Telus warns Rogers may become programming ‘gatekeeper’

The company says the proposed merger has already impacted negotiations with Disney over digital services, and hands nearly half of all English-language broadcast subscribers over to Rogers.

Telus Communications has asked the Canadian Radio-television and Telecommunications Commission to stop Rogers’ proposed acquisition of Shaw Communications, claiming the merged company would have the power to control the TV and streaming market in Canada – behaviour it has already seen signs of.

Regulators heard from Telus Communications on Tuesday (Nov. 23) after questioning Rogers and Shaw on Monday regarding its plans should the $26 billion takeover be approved.

Telus executives argued the merger will provide Rogers with the scale to secure exclusive access to content from foreign streaming services and will ensure the telecom company becomes a gatekeeper for Canadian programming services that operate in the English language market.

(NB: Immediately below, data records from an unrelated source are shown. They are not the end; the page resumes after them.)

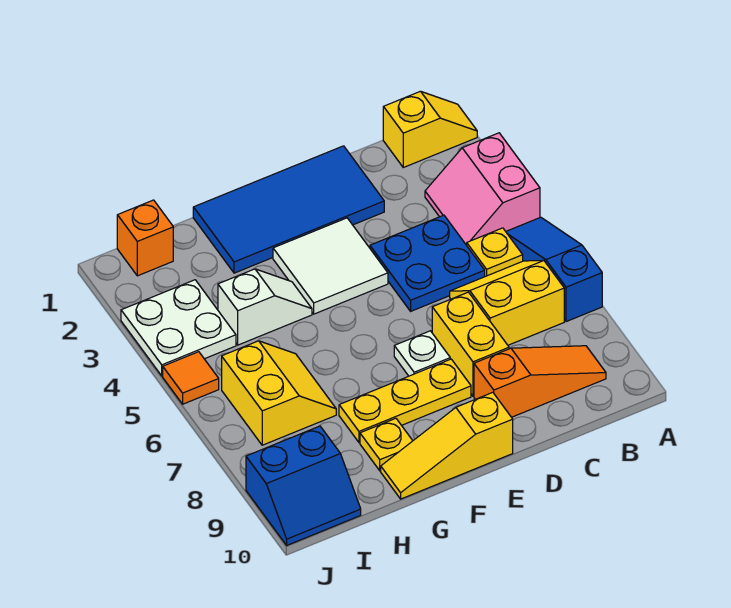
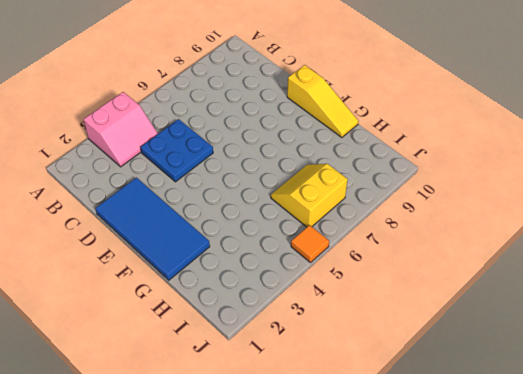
none -> yellow 1x2 slope [383,91,477,167]
none -> blue 1x3 slope [506,217,602,322]
none -> yellow 1x1 plate [467,228,523,277]

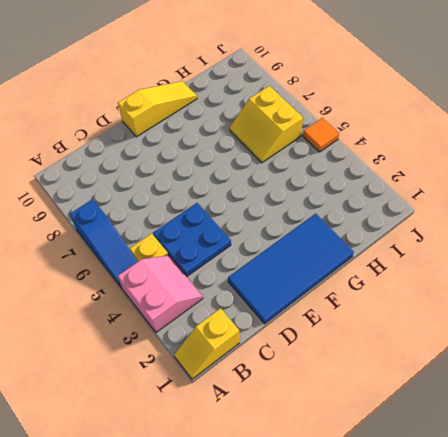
none -> yellow 2x2 slope [450,260,564,345]
none -> orange 1x3 slope [474,346,606,417]
none -> yellow 1x2 brick [432,292,509,396]

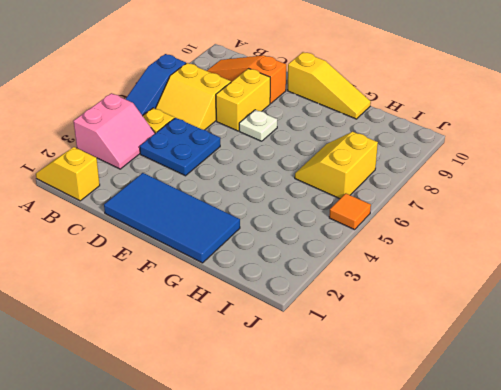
none -> white 2x2 tile [273,218,388,314]
none -> yellow 1x3 plate [339,359,471,443]
none -> white 1x2 slope [218,269,312,345]

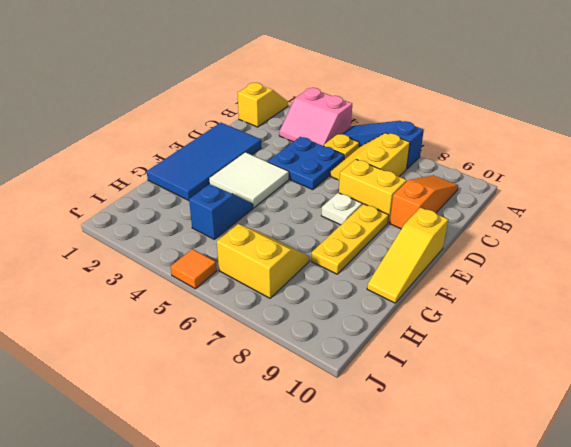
blue 1x2 slope [189,184,253,239] -> white 1x2 slope [218,269,312,345]
none -> yellow 1x1 plate [360,418,413,471]
none -> orange 1x1 brick [117,200,173,276]
none -> white 2x2 plate [121,280,236,376]

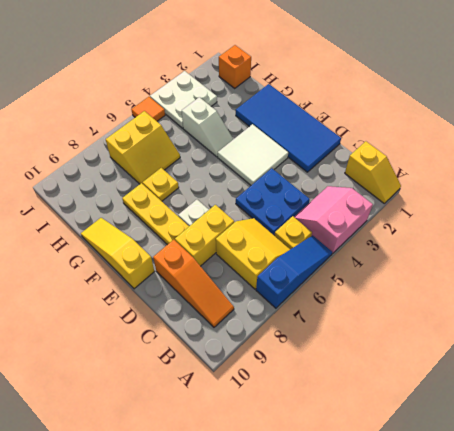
yellow 1x1 plate [143,168,179,201] -> yellow 1x1 plate moved to [360,418,413,471]
none -> blue 2x2 slope [246,426,361,545]

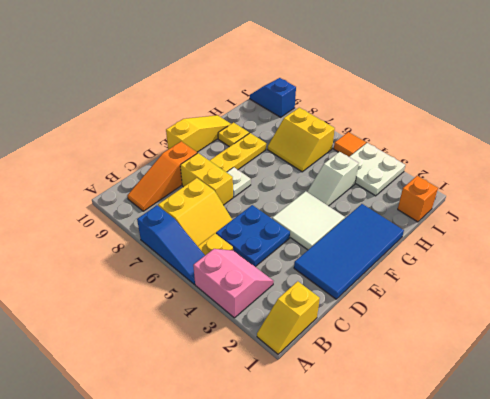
blue 1x2 slope [250,78,296,117] -> blue 2x2 slope [246,426,361,545]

If the deal is approved, Rogers would have about 47% of English-language subscribers in Canada, and its network would reach more than eight out of every 10 homes in that market as well.

On the linear front, the company cited previous disputes with Rogers over access to Sportsnet for giving rise to its concerns. But it also said Rogers is likely to take advantage of the largely unregulated nature of online distribution, which will enable it to make content exclusively available to Rogers’ subscribers.

Zainul Mawji, EVP of Telus home solutions, said the proposed merger has already affected Telus’ ability to negotiate with foreign streamers, citing a potential deal with Disney that fell apart after the Rogers/Shaw merger was announced.

Mawji said Disney paused negotiations with Telus to integrate Disney+ access onto its platform and made its own deal with Rogers. When Disney later returned to the negotiating table, Mawji said the company asked for a “very significant guarantee of revenue,” and explained that Telus didn’t have the subscriber base to do that.

“They don’t want to incur the cost of coming on to Telus’ platform if they have access to a broader market, and they don’t really need to have a second partner if they have 80% of English-speaking subscribers in Canada,” she told regulators. “There’s de facto exclusivity that comes with those arrangements.”

On Monday, Rogers told the CRTC the acquisition will allow them to invest in the networks and IPTV platforms necessary to compete with foreign streaming platforms such as Netflix and Amazon Prime with the goal of keeping more Canadians subscribed to the linear broadcast system.

When asked about Telus’ concern regarding the exclusivity of content, Rogers argued that the competitive marketplace renders exclusivity in content deals to be nonsensical.

“When we look at our recent launch of Disney+, it was already on Bell, it was already on Telus, it was already available on almost every commercial IP device because as a direct to consumer service that’s where you need to be,” said Eric Bruno, SVP of content and residential products, adding that Sportsnet currently exists on multiple platforms. “So when you look at how the competitive nature is evolving… none of those content producers would ever consider it because it just doesn’t make sense. It’s not a best practice for them, it’s not even a best practice for us.”

Rogers also said the takeover will allow the company to increase spending on CityTV, particularly in Western markets, and increase coverage of Indigenous communities. Additionally, the company also promised to invest $1 billion in connecting rural and Indigenous communities to high-speed internet.

In its intervention filed with the CRTC, Telus was one of several organizations that pointed out much of that investment would come at the expense of Corus’ more established Global, which Shaw is currently mandated to provide funding to.

Stephen Schmidt, VP of telecom policy and chief regulatory legal counsel at Telus, further argued during Tuesday’s hearing that Rogers has yet to provide any specifics with regards to where, when, or how it would build its networks and called the proposal “a mirage” that “will be impossible to enforce.”

Schmidt went on urge the CRTC to deny Rogers application, saying the merger will “contribute to the hollowing out of Western Canada’s business community,” claiming the large amount of debt that Rogers will need to take on to pay a 70% premium to acquire Shaw will “inevitably lead to job loss in Western Canada.”

“The merger will also reduce the number of actors that control Canada’s essential broadband infrastructure, and concentrate an enormous amount of power into the hands of one of the wealthiest families in Canada,” he said.